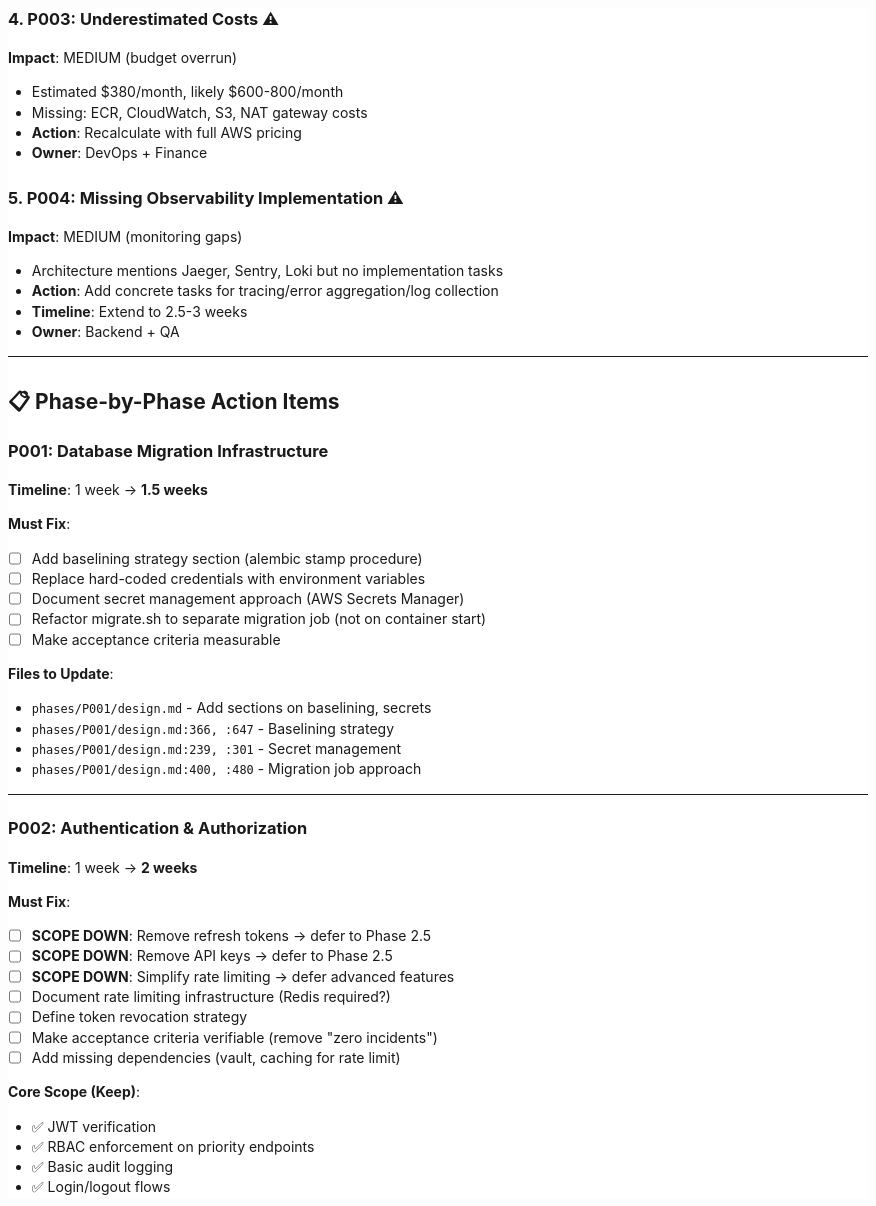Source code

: ### 4. **P003: Underestimated Costs** ⚠️
**Impact**: MEDIUM (budget overrun)
- Estimated $380/month, likely $600-800/month
- Missing: ECR, CloudWatch, S3, NAT gateway costs
- **Action**: Recalculate with full AWS pricing
- **Owner**: DevOps + Finance

### 5. **P004: Missing Observability Implementation** ⚠️
**Impact**: MEDIUM (monitoring gaps)
- Architecture mentions Jaeger, Sentry, Loki but no implementation tasks
- **Action**: Add concrete tasks for tracing/error aggregation/log collection
- **Timeline**: Extend to 2.5-3 weeks
- **Owner**: Backend + QA

---

## 📋 Phase-by-Phase Action Items

### P001: Database Migration Infrastructure

**Timeline**: 1 week → **1.5 weeks**

**Must Fix**:
- [ ] Add baselining strategy section (alembic stamp procedure)
- [ ] Replace hard-coded credentials with environment variables
- [ ] Document secret management approach (AWS Secrets Manager)
- [ ] Refactor migrate.sh to separate migration job (not on container start)
- [ ] Make acceptance criteria measurable

**Files to Update**:
- `phases/P001/design.md` - Add sections on baselining, secrets
- `phases/P001/design.md:366, :647` - Baselining strategy
- `phases/P001/design.md:239, :301` - Secret management
- `phases/P001/design.md:400, :480` - Migration job approach

---

### P002: Authentication & Authorization

**Timeline**: 1 week → **2 weeks**

**Must Fix**:
- [ ] **SCOPE DOWN**: Remove refresh tokens → defer to Phase 2.5
- [ ] **SCOPE DOWN**: Remove API keys → defer to Phase 2.5
- [ ] **SCOPE DOWN**: Simplify rate limiting → defer advanced features
- [ ] Document rate limiting infrastructure (Redis required?)
- [ ] Define token revocation strategy
- [ ] Make acceptance criteria verifiable (remove "zero incidents")
- [ ] Add missing dependencies (vault, caching for rate limit)

**Core Scope (Keep)**:
- ✅ JWT verification
- ✅ RBAC enforcement on priority endpoints
- ✅ Basic audit logging
- ✅ Login/logout flows
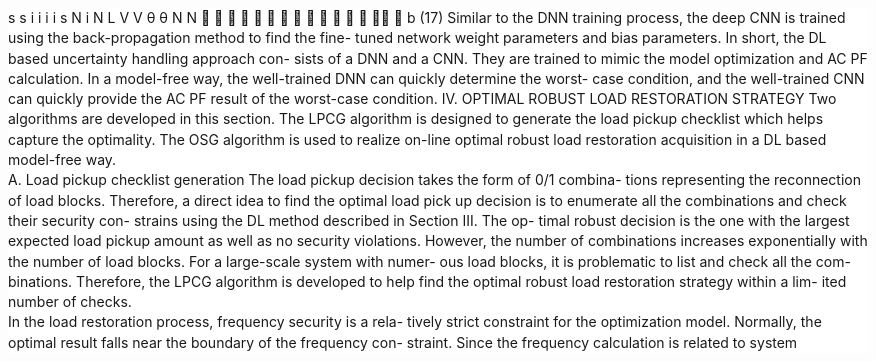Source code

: s
s
i
i
i
i
s N i N
L
V
V
θ
θ
N
N















b
         (17) 
Similar to the DNN training process, the deep CNN is 
trained using the back-propagation method to find the fine- 
tuned network weight parameters and bias parameters. 
In short, the DL based uncertainty handling approach con-
sists of a DNN and a CNN. They are trained to mimic the 
model optimization and AC PF calculation. In a model-free 
way, the well-trained DNN can quickly determine the worst-
case condition, and the well-trained CNN can quickly provide 
the AC PF result of the worst-case condition. 
IV.  OPTIMAL ROBUST LOAD RESTORATION STRATEGY 
Two algorithms are developed in this section. The LPCG 
algorithm is designed to generate the load pickup checklist 
which helps capture the optimality. The OSG algorithm is used 
to realize on-line optimal robust load restoration acquisition in 
a DL based model-free way.  
A.  Load pickup checklist generation 
The load pickup decision takes the form of 0/1 combina-
tions representing the reconnection of load blocks. Therefore, 
a direct idea to find the optimal load pick up decision is to 
enumerate all the combinations and check their security con-
strains using the DL method described in Section III. The op-
timal robust decision is the one with the largest expected load 
pickup amount as well as no security violations. However, the 
number of combinations increases exponentially with the 
number of load blocks. For a large-scale system with numer-
ous load blocks, it is problematic to list and check all the com-
binations. Therefore, the LPCG algorithm is developed to help 
find the optimal robust load restoration strategy within a lim-
ited number of checks.  
In the load restoration process, frequency security is a rela-
tively strict constraint for the optimization model. Normally, 
the optimal result falls near the boundary of the frequency con-
straint. Since the frequency calculation is related to system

================================

**Exercise instructions**.
Reproduce the stretch of the material from its beginning through the line containing "week → **1.5 weeks**", both ends included, with the pictures left out.

**Written response**.
Source code

: ### 4. **P003: Underestimated Costs** ⚠️
**Impact**: MEDIUM (budget overrun)
- Estimated $380/month, likely $600-800/month
- Missing: ECR, CloudWatch, S3, NAT gateway costs
- **Action**: Recalculate with full AWS pricing
- **Owner**: DevOps + Finance

### 5. **P004: Missing Observability Implementation** ⚠️
**Impact**: MEDIUM (monitoring gaps)
- Architecture mentions Jaeger, Sentry, Loki but no implementation tasks
- **Action**: Add concrete tasks for tracing/error aggregation/log collection
- **Timeline**: Extend to 2.5-3 weeks
- **Owner**: Backend + QA

---

## 📋 Phase-by-Phase Action Items

### P001: Database Migration Infrastructure

**Timeline**: 1 week → **1.5 weeks**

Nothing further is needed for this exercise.